Entries shown:
=======
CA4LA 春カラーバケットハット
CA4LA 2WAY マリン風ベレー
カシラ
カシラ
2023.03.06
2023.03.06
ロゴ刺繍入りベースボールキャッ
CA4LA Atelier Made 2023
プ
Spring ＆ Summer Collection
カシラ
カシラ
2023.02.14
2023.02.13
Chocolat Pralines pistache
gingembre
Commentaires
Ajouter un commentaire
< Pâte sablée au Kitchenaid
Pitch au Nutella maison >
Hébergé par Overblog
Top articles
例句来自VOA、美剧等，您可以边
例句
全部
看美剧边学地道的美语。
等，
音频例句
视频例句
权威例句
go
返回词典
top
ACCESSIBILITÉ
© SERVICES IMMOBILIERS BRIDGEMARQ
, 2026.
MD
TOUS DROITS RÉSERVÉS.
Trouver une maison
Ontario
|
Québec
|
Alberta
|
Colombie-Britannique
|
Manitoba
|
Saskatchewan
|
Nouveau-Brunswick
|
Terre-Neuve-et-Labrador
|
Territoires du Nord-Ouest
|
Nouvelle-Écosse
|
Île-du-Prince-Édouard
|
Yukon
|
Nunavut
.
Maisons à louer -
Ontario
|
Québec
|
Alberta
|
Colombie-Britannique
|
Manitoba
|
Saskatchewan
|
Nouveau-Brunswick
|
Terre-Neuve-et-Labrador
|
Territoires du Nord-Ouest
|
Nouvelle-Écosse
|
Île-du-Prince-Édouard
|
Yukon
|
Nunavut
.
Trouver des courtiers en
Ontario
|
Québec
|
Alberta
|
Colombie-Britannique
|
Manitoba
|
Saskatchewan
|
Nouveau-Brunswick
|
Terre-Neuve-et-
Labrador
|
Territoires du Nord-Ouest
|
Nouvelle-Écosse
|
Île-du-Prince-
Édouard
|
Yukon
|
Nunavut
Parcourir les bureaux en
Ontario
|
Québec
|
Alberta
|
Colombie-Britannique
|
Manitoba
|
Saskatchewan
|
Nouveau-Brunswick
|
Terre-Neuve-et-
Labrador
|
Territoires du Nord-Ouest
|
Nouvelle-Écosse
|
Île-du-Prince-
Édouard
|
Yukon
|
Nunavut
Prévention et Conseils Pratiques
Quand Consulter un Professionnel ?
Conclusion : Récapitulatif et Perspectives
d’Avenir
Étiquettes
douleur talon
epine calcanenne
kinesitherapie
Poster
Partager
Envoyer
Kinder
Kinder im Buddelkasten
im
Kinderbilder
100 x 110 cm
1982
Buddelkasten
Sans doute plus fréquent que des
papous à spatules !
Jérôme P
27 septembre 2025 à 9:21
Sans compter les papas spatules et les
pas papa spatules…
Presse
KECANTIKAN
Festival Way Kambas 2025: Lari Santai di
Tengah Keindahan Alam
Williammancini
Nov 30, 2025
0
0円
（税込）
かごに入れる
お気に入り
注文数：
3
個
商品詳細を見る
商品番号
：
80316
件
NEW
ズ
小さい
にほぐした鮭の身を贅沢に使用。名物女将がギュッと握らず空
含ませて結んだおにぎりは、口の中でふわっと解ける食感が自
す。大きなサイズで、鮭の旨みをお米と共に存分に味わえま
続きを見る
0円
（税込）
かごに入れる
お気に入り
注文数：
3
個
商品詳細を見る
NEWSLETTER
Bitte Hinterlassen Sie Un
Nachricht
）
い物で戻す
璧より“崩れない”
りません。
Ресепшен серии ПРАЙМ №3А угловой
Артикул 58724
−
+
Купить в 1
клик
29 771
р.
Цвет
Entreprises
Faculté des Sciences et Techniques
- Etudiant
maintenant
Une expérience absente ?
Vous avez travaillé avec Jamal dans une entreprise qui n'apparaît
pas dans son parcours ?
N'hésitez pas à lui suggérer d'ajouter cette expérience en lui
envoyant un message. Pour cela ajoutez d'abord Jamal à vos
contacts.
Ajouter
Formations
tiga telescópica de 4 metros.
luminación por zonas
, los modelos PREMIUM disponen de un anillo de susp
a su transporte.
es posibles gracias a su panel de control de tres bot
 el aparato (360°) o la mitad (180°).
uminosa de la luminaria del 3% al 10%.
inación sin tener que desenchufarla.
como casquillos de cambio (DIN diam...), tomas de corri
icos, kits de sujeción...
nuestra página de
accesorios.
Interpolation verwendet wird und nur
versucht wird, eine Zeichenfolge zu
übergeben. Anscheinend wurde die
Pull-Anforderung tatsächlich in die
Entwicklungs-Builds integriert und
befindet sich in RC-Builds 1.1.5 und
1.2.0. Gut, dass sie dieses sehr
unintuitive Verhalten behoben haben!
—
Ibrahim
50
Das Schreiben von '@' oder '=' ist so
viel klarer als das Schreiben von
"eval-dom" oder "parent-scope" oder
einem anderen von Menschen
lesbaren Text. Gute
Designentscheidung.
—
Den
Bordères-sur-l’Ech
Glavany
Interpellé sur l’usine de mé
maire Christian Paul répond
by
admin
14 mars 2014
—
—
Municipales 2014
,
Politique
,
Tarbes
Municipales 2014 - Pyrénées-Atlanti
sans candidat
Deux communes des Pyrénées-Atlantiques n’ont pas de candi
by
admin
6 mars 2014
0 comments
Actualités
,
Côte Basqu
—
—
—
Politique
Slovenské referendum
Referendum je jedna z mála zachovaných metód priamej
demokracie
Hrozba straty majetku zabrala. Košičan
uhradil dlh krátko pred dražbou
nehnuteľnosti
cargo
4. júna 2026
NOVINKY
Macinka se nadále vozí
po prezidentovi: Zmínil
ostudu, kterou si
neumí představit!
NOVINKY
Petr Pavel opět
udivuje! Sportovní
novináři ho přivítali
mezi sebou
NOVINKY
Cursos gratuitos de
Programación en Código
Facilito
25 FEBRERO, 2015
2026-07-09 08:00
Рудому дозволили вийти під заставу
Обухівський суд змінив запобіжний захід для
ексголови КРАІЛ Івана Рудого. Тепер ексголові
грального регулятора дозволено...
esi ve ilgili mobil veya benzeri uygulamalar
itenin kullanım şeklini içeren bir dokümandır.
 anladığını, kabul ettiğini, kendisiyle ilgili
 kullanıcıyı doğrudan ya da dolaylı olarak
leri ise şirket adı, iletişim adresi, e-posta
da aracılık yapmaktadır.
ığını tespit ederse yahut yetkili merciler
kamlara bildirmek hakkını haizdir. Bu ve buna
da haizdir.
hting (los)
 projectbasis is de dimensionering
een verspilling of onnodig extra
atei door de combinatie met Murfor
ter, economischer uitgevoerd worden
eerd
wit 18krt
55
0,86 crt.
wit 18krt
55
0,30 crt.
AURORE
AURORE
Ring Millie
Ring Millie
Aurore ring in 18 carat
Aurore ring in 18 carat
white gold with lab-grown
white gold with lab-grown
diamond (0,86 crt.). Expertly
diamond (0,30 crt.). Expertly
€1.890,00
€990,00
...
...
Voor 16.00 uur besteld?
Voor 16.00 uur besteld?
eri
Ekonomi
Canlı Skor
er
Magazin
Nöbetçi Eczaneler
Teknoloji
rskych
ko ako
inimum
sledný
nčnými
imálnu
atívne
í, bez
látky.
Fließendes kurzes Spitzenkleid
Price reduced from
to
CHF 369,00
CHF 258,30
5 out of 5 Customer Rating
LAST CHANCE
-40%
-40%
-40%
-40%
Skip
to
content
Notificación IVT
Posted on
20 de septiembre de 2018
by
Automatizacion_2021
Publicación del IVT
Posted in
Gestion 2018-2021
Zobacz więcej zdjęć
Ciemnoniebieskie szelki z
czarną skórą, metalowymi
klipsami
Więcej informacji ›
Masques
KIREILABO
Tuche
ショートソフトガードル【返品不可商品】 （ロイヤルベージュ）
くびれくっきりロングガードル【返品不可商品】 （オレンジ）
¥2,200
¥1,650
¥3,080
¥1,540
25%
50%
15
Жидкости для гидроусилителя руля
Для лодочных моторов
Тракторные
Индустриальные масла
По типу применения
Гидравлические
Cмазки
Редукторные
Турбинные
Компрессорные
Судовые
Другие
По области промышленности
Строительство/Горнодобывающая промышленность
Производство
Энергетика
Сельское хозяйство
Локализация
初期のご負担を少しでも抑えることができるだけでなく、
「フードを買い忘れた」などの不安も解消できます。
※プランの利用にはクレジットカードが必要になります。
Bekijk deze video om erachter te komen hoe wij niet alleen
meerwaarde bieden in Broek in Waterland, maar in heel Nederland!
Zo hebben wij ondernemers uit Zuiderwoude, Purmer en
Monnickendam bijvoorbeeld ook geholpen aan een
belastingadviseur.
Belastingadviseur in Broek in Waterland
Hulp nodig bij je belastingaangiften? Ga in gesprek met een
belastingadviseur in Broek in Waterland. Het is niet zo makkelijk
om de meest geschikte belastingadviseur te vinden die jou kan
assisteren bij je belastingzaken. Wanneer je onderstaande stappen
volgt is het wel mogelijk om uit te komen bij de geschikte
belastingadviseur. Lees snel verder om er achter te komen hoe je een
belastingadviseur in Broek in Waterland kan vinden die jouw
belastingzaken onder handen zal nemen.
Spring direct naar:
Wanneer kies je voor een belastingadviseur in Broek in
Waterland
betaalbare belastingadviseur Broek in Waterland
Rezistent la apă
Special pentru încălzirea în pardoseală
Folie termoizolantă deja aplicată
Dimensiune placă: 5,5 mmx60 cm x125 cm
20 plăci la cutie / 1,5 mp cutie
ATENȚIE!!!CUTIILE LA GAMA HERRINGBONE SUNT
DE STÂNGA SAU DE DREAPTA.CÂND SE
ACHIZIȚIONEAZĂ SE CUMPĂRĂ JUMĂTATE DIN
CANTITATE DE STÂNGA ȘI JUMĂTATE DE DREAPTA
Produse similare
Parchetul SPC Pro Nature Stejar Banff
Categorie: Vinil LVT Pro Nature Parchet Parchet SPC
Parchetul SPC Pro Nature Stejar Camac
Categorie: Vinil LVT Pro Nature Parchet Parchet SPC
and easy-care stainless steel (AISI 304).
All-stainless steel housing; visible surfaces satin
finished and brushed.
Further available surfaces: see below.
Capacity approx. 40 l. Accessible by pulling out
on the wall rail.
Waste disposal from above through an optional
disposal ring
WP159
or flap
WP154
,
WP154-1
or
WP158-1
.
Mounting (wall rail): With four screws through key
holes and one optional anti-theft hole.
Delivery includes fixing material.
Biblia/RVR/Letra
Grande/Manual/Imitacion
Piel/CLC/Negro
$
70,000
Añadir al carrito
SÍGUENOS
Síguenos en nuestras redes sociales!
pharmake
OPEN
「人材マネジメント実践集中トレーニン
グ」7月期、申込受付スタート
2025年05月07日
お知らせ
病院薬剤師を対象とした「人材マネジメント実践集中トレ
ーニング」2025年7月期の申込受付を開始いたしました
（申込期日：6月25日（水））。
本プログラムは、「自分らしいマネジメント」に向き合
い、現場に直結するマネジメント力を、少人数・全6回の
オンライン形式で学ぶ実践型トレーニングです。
=======
Out of the data above, set down the lines from the one with "maire Christian Paul répond" to the one with "leri ise şirket adı, iletişim adresi, e-posta", both included, exactly as written and with no additions.

maire Christian Paul répond
by
admin
14 mars 2014
—
—
Municipales 2014
,
Politique
,
Tarbes
Municipales 2014 - Pyrénées-Atlanti
sans candidat
Deux communes des Pyrénées-Atlantiques n’ont pas de candi
by
admin
6 mars 2014
0 comments
Actualités
,
Côte Basqu
—
—
—
Politique
Slovenské referendum
Referendum je jedna z mála zachovaných metód priamej
demokracie
Hrozba straty majetku zabrala. Košičan
uhradil dlh krátko pred dražbou
nehnuteľnosti
cargo
4. júna 2026
NOVINKY
Macinka se nadále vozí
po prezidentovi: Zmínil
ostudu, kterou si
neumí představit!
NOVINKY
Petr Pavel opět
udivuje! Sportovní
novináři ho přivítali
mezi sebou
NOVINKY
Cursos gratuitos de
Programación en Código
Facilito
25 FEBRERO, 2015
2026-07-09 08:00
Рудому дозволили вийти під заставу
Обухівський суд змінив запобіжний захід для
ексголови КРАІЛ Івана Рудого. Тепер ексголові
грального регулятора дозволено...
esi ve ilgili mobil veya benzeri uygulamalar
itenin kullanım şeklini içeren bir dokümandır.
 anladığını, kabul ettiğini, kendisiyle ilgili
 kullanıcıyı doğrudan ya da dolaylı olarak
leri ise şirket adı, iletişim adresi, e-posta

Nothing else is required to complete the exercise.